Rasa sakit pemasungan diri sendiri (baca: hati.red) itu justru berujung lebih tragis karena berefek seperti penenang, bius dan anestesi yang berbunyi "survive", bukannya "to fight".

Pada ujungnya ketika diperdebatkan tak penah salah, tetapi juga tidak betul-betul benar. Kebebasan kadang seperti imaji yang didamba tapi tak direngkuh terpatron pada berbagai tetek bengek, terikat pada hal-hal seperti luka hati, pekerjaan, dan pelbagai pergulatan lainnya dengan diri sendiri.

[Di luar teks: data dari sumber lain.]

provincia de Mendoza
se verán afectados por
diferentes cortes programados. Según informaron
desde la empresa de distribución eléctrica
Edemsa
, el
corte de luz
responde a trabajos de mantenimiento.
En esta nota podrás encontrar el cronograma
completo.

Pemasungan nyatanya menyedihkan dalam segala bentuk dan upayanya. Ini bukan lagi obat yang manjur tetapi luka yang dibiarkan membengkak dan tak pernah sembuh. Ingrid Betancourt, dua orang sakit jiwa di Bulukumba dan karibku mengalaminya sebagai kenangan yang mungkin terburuk sepanjang sejarah hidup mereka. Kebebasan mungkin satu-satunya betadine yang menyembuhkan.

Mari melakukan ritual fang shen, membebaskan segala hasrat dan keinginan dari diri sendiri hingga utuh. Hirup bebasnya.